No recurso especial ao STJ, a loja alegou que não havia vício na qualidade do produto, já que o veículo pôde ser utilizado normalmente pelo comprador durante o tempo em que permaneceu com ele. A empresa também defendeu que o desgaste do carro deveria ser considerado no cálculo da restituição, sob pena de enriquecimento sem causa do cliente. Além disso, apontou que as despesas de manutenção do veículo durante o tempo de utilização deveriam ser imputadas ao cliente.
Direito à informação
O relator do recurso, ministro Marco Aurélio Bellizze, destacou que, nas hipóteses de vício de qualidade, as opções ao consumidor são garantidas pelo artigo 18, parágrafo 1º do CDC. Segundo ele, esse dispositivo deve ser interpretado em conjunto com o artigo 6º, inciso III, que estabelece o direito básico do consumidor à informação adequada e clara sobre todas as características dos produtos e serviços, como qualidade, quantidade, preço e eventuais riscos.
No caso em análise, Bellizze apontou que, de acordo com as instâncias ordinárias, a loja não cumpriu o seu dever, já que caberia a ela informar o consumidor sobre o sinistro que o veículo havia sofrido. Sem cumprir essa obrigação, argumentou o relator, a empresa frustrou as legítimas expectativas do consumidor, principalmente em relação à qualidade do produto.
Além disso, o ministro destacou que o TJ-MG entendeu não ser possível minimizar a culpa da empresa pela venda de veículo recuperado, pois se trata de bem de alto valor e quem se dispõe a pagar preço tão alto não teria interesse em comprar um automóvel danificado em acidente grave, fato que influencia o valor de mercado.
Quanto aos gastos efetuados pelo cliente após a compra, Bellizze observou que, caso ele não fizesse as revisões, o veículo sofreria depreciação ainda maior, o que poderia gerar a sua condenação ao pagamento pela desvalorização excessiva do bem.

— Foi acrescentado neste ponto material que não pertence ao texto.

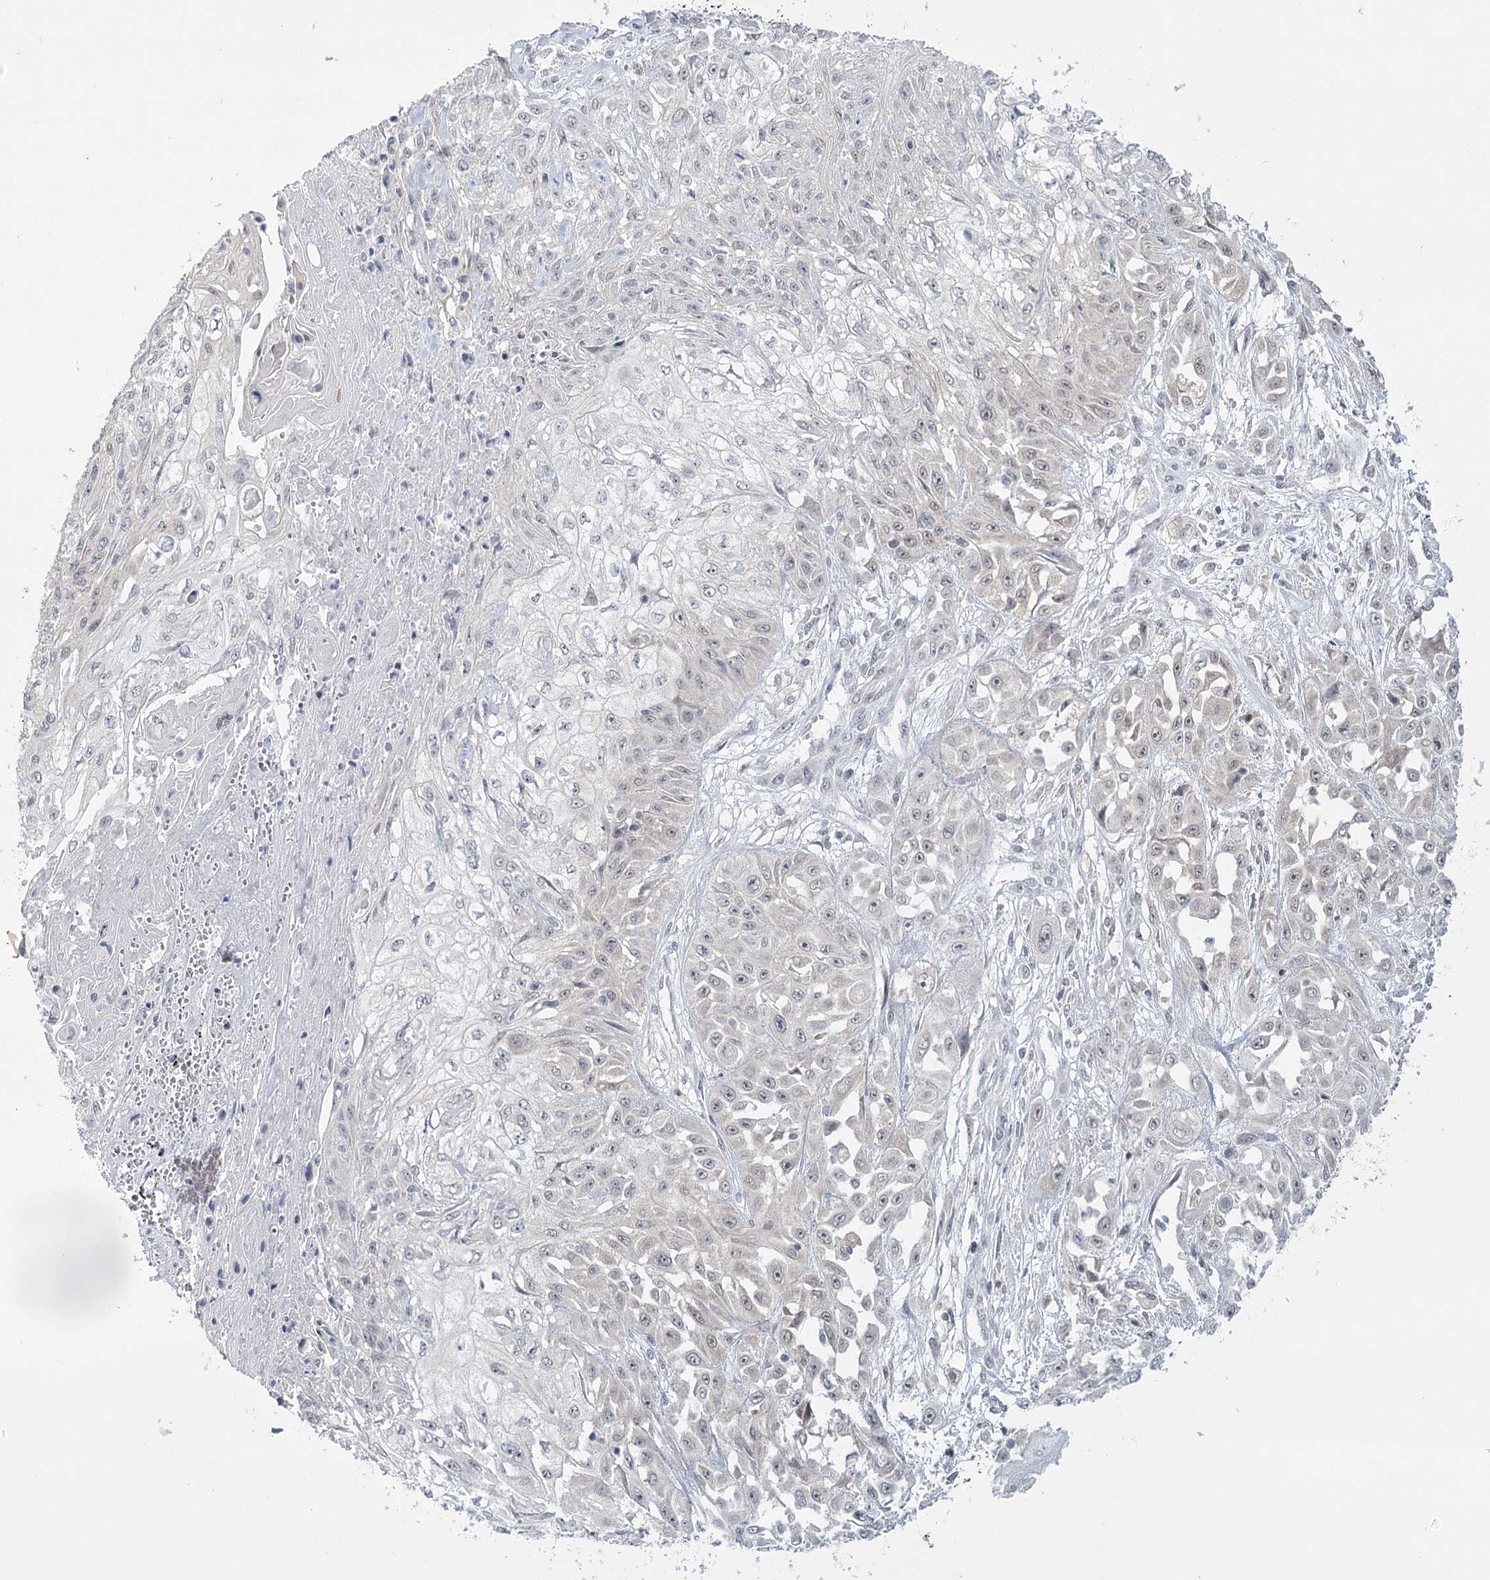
{"staining": {"intensity": "negative", "quantity": "none", "location": "none"}, "tissue": "skin cancer", "cell_type": "Tumor cells", "image_type": "cancer", "snomed": [{"axis": "morphology", "description": "Squamous cell carcinoma, NOS"}, {"axis": "morphology", "description": "Squamous cell carcinoma, metastatic, NOS"}, {"axis": "topography", "description": "Skin"}, {"axis": "topography", "description": "Lymph node"}], "caption": "An image of human skin cancer (metastatic squamous cell carcinoma) is negative for staining in tumor cells.", "gene": "TMEM70", "patient": {"sex": "male", "age": 75}}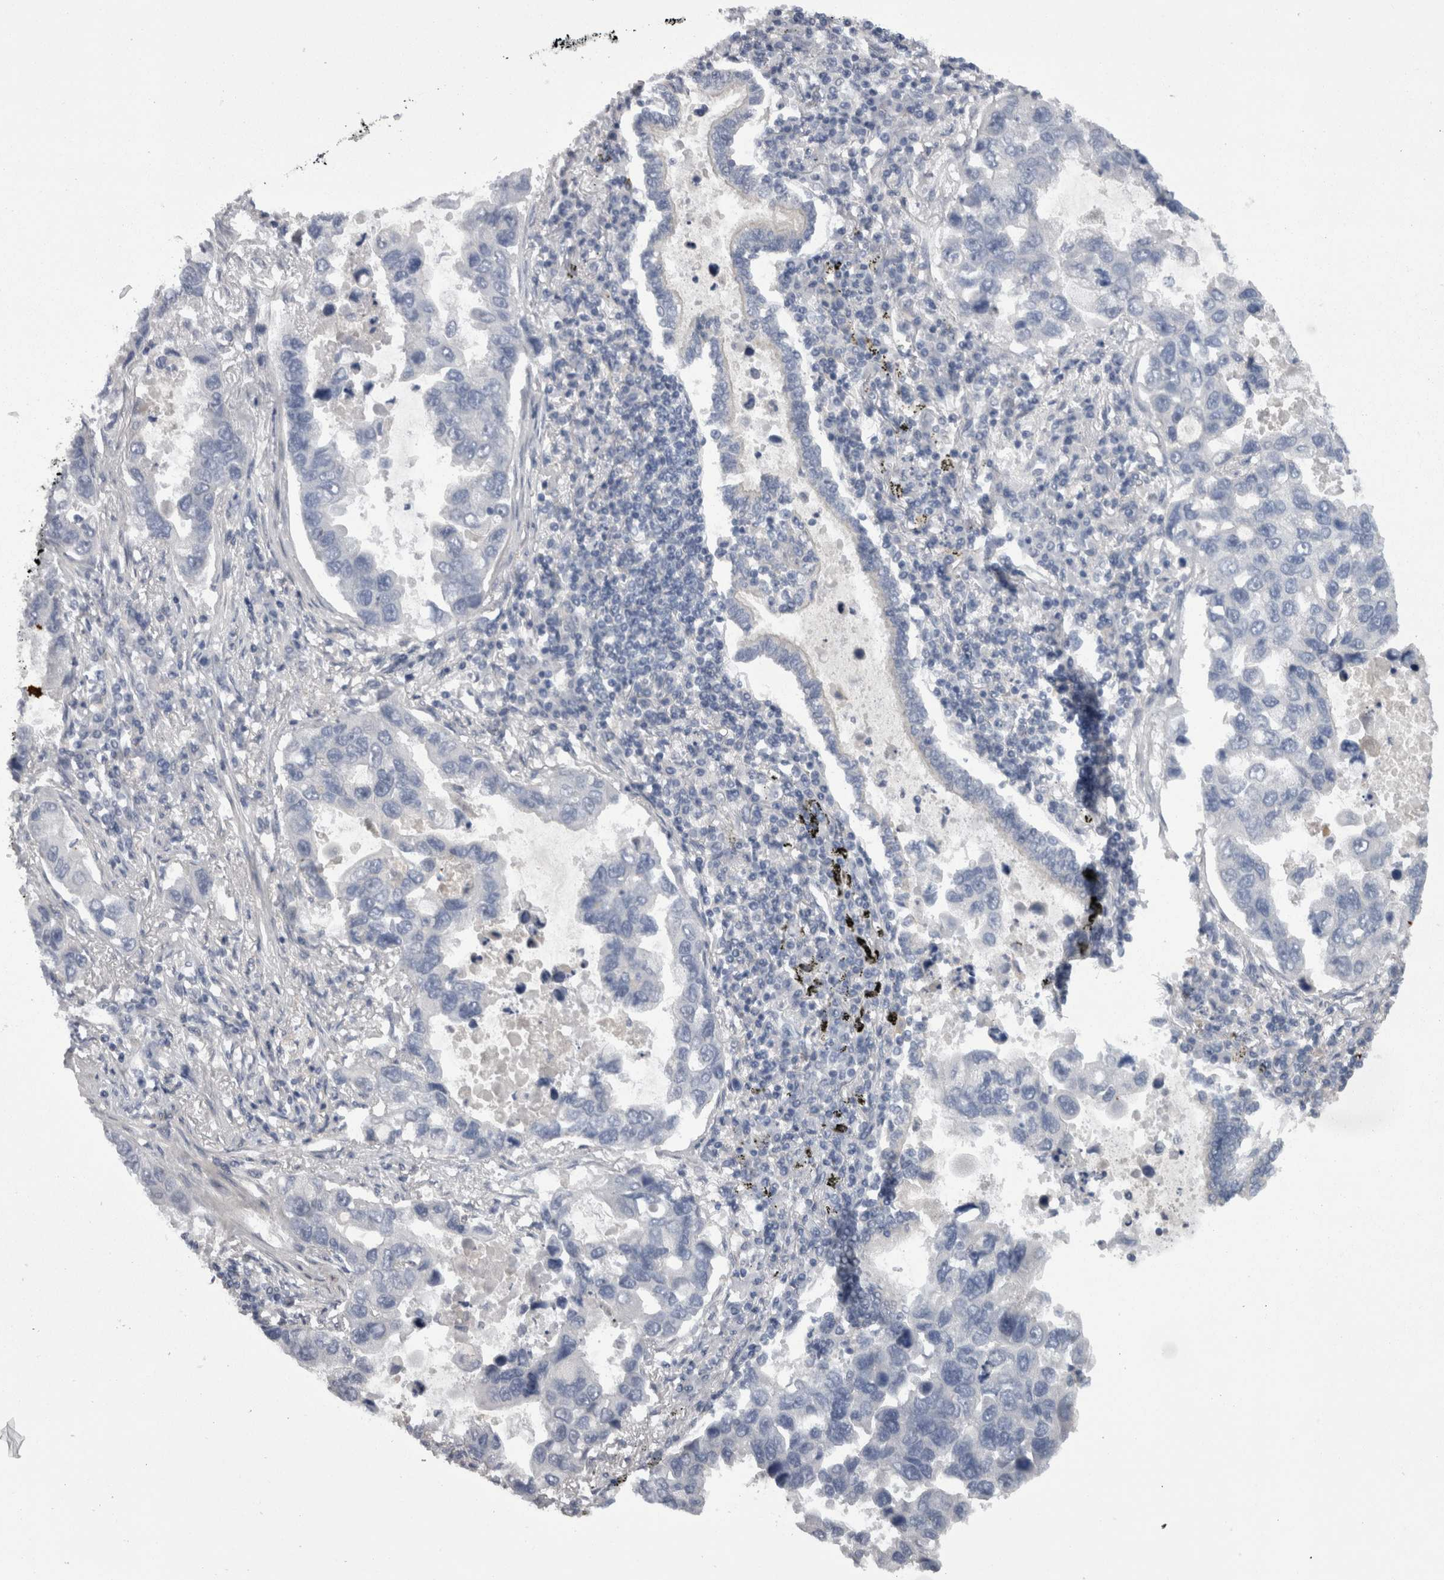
{"staining": {"intensity": "negative", "quantity": "none", "location": "none"}, "tissue": "lung cancer", "cell_type": "Tumor cells", "image_type": "cancer", "snomed": [{"axis": "morphology", "description": "Adenocarcinoma, NOS"}, {"axis": "topography", "description": "Lung"}], "caption": "Immunohistochemical staining of lung cancer (adenocarcinoma) displays no significant positivity in tumor cells.", "gene": "CAMK2D", "patient": {"sex": "male", "age": 64}}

No mesmo sentido, para o relator, a despesa com o laudo técnico encomendado pelo cliente deve ficar na responsabilidade do fornecedor, pois somente após essa avaliação especializada foi que se constataram os vícios de qualidade do veículo. Além disso, Bellizze lembrou que o pagamento do IPVA e do seguro obrigatório não é uma opção para o contribuinte, pois, em caso de inadimplência, ele poderia ser impedido de utilizar o veículo e teria de arcar com os encargos moratórios no momento da restituição do bem ao fornecedor.
"Portanto, o consumidor agiu em estrita observância ao princípio da boa-fé objetiva, exercendo seu dever de mitigar a própria perda (duty to mitigate the loss), já que, se adotasse comportamento diverso, poderia responder pelo agravamento dos danos e pela maior depreciação do veículo", afirmou o ministro. Com informações da assessoria de imprensa do STJ.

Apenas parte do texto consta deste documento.